YOUR ASSIGNMENT. Below are some entries; can you quote all of them exactly?

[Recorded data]
----------

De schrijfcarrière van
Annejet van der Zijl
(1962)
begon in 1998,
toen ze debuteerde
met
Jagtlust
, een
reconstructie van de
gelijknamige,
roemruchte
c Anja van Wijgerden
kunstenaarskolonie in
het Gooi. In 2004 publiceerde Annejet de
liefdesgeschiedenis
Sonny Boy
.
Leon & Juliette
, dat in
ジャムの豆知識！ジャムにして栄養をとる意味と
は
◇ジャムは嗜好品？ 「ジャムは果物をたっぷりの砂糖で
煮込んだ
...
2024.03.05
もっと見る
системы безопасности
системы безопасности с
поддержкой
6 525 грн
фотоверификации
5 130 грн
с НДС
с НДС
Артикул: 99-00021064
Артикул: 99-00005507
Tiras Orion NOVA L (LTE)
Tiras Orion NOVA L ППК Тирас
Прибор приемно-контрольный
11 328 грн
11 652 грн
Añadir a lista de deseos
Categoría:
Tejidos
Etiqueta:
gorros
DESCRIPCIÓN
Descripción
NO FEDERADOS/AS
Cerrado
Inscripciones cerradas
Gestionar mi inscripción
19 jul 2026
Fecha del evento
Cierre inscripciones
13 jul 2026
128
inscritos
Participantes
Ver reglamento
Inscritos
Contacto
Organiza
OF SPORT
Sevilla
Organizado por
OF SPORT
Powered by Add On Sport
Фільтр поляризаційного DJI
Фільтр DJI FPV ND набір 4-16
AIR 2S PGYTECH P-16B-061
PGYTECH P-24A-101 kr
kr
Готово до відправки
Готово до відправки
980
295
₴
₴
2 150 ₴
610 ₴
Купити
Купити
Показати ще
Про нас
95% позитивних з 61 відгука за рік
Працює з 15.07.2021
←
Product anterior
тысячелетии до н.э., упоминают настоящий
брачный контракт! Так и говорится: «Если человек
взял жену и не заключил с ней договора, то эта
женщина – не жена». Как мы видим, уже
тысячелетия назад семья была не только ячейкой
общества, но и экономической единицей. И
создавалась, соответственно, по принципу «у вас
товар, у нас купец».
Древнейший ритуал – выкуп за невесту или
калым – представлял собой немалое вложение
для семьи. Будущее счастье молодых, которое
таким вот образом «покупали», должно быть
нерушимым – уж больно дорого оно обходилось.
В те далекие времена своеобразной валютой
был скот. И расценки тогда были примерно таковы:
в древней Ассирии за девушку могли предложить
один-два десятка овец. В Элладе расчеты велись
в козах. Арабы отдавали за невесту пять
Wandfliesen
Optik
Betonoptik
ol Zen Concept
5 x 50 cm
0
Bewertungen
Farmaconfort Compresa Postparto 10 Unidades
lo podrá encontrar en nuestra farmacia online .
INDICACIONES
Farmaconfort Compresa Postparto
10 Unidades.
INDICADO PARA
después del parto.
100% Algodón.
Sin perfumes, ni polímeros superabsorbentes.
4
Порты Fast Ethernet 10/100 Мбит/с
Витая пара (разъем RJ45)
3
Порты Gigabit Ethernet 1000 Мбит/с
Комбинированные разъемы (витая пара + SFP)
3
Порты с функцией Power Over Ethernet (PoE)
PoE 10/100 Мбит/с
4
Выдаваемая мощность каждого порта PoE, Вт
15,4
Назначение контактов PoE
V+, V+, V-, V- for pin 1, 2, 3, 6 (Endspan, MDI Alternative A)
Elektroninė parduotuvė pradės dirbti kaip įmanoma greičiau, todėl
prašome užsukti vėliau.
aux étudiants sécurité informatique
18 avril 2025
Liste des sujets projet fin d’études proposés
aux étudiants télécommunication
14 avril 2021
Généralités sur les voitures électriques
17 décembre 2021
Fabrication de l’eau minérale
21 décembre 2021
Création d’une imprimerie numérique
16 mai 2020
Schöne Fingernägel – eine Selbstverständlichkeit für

----------

TASK OUTPUT.
De schrijfcarrière van
Annejet van der Zijl
(1962)
begon in 1998,
toen ze debuteerde
met
Jagtlust
, een
reconstructie van de
gelijknamige,
roemruchte
c Anja van Wijgerden
kunstenaarskolonie in
het Gooi. In 2004 publiceerde Annejet de
liefdesgeschiedenis
Sonny Boy
.
Leon & Juliette
, dat in
ジャムの豆知識！ジャムにして栄養をとる意味と
は
◇ジャムは嗜好品？ 「ジャムは果物をたっぷりの砂糖で
煮込んだ
...
2024.03.05
もっと見る
системы безопасности
системы безопасности с
поддержкой
6 525 грн
фотоверификации
5 130 грн
с НДС
с НДС
Артикул: 99-00021064
Артикул: 99-00005507
Tiras Orion NOVA L (LTE)
Tiras Orion NOVA L ППК Тирас
Прибор приемно-контрольный
11 328 грн
11 652 грн
Añadir a lista de deseos
Categoría:
Tejidos
Etiqueta:
gorros
DESCRIPCIÓN
Descripción
NO FEDERADOS/AS
Cerrado
Inscripciones cerradas
Gestionar mi inscripción
19 jul 2026
Fecha del evento
Cierre inscripciones
13 jul 2026
128
inscritos
Participantes
Ver reglamento
Inscritos
Contacto
Organiza
OF SPORT
Sevilla
Organizado por
OF SPORT
Powered by Add On Sport
Фільтр поляризаційного DJI
Фільтр DJI FPV ND набір 4-16
AIR 2S PGYTECH P-16B-061
PGYTECH P-24A-101 kr
kr
Готово до відправки
Готово до відправки
980
295
₴
₴
2 150 ₴
610 ₴
Купити
Купити
Показати ще
Про нас
95% позитивних з 61 відгука за рік
Працює з 15.07.2021
←
Product anterior
тысячелетии до н.э., упоминают настоящий
брачный контракт! Так и говорится: «Если человек
взял жену и не заключил с ней договора, то эта
женщина – не жена». Как мы видим, уже
тысячелетия назад семья была не только ячейкой
общества, но и экономической единицей. И
создавалась, соответственно, по принципу «у вас
товар, у нас купец».
Древнейший ритуал – выкуп за невесту или
калым – представлял собой немалое вложение
для семьи. Будущее счастье молодых, которое
таким вот образом «покупали», должно быть
нерушимым – уж больно дорого оно обходилось.
В те далекие времена своеобразной валютой
был скот. И расценки тогда были примерно таковы:
в древней Ассирии за девушку могли предложить
один-два десятка овец. В Элладе расчеты велись
в козах. Арабы отдавали за невесту пять
Wandfliesen
Optik
Betonoptik
ol Zen Concept
5 x 50 cm
0
Bewertungen
Farmaconfort Compresa Postparto 10 Unidades
lo podrá encontrar en nuestra farmacia online .
INDICACIONES
Farmaconfort Compresa Postparto
10 Unidades.
INDICADO PARA
después del parto.
100% Algodón.
Sin perfumes, ni polímeros superabsorbentes.
4
Порты Fast Ethernet 10/100 Мбит/с
Витая пара (разъем RJ45)
3
Порты Gigabit Ethernet 1000 Мбит/с
Комбинированные разъемы (витая пара + SFP)
3
Порты с функцией Power Over Ethernet (PoE)
PoE 10/100 Мбит/с
4
Выдаваемая мощность каждого порта PoE, Вт
15,4
Назначение контактов PoE
V+, V+, V-, V- for pin 1, 2, 3, 6 (Endspan, MDI Alternative A)
Elektroninė parduotuvė pradės dirbti kaip įmanoma greičiau, todėl
prašome užsukti vėliau.
aux étudiants sécurité informatique
18 avril 2025
Liste des sujets projet fin d’études proposés
aux étudiants télécommunication
14 avril 2021
Généralités sur les voitures électriques
17 décembre 2021
Fabrication de l’eau minérale
21 décembre 2021
Création d’une imprimerie numérique
16 mai 2020
Schöne Fingernägel – eine Selbstverständlichkeit für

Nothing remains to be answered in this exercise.